_Exercise directions_:
Swap "conference" for "meeting" throughout the items below and reproduce the lines with nothing else changed.

Transcribed page text:
------------------------------------------------

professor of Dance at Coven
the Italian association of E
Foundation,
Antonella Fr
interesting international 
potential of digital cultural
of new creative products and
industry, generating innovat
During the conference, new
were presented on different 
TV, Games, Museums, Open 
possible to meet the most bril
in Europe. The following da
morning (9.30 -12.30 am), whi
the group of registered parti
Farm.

------------------------------------------------

_Solution to this task_:
professor of Dance at Coven
the Italian association of E
Foundation,
Antonella Fr
interesting international 
potential of digital cultural
of new creative products and
industry, generating innovat
During the meeting, new
were presented on different 
TV, Games, Museums, Open 
possible to meet the most bril
in Europe. The following da
morning (9.30 -12.30 am), whi
the group of registered parti
Farm.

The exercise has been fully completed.